◆ **Activity**
The records below are to be written out exactly, with every picture omitted.

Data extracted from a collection
━━━━━━━━━━━━━━━━━━━━━━━━━━━━━━

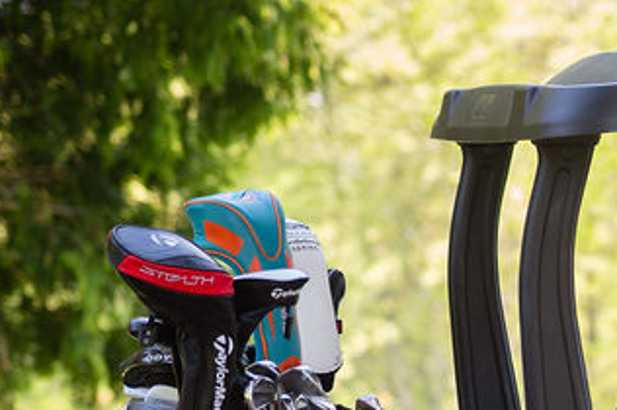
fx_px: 3989
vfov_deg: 5.8
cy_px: 616
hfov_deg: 8.7
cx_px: 884
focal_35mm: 233
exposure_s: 1/160
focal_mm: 70
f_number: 2.8
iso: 160
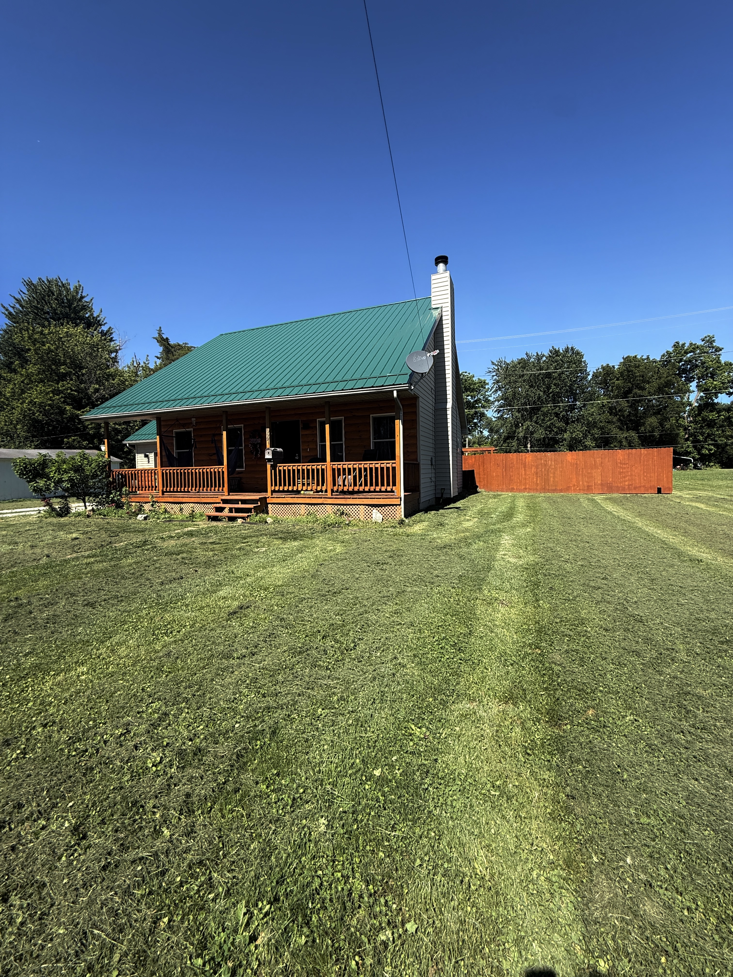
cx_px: 366
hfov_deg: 85.7
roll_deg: +0.2
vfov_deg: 102.1
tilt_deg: -2.8
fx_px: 395
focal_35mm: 14
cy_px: 488
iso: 50
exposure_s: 1/1068
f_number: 2.2
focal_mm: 2.22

━━━━━━━━━━━━━━━━━━━━━━━━━━━━━━

◆ **Your response**
fx_px: 3989
vfov_deg: 5.8
cy_px: 616
hfov_deg: 8.7
cx_px: 884
focal_35mm: 233
exposure_s: 1/160
focal_mm: 70
f_number: 2.8
iso: 160
cx_px: 366
hfov_deg: 85.7
roll_deg: +0.2
vfov_deg: 102.1
tilt_deg: -2.8
fx_px: 395
focal_35mm: 14
cy_px: 488
iso: 50
exposure_s: 1/1068
f_number: 2.2
focal_mm: 2.22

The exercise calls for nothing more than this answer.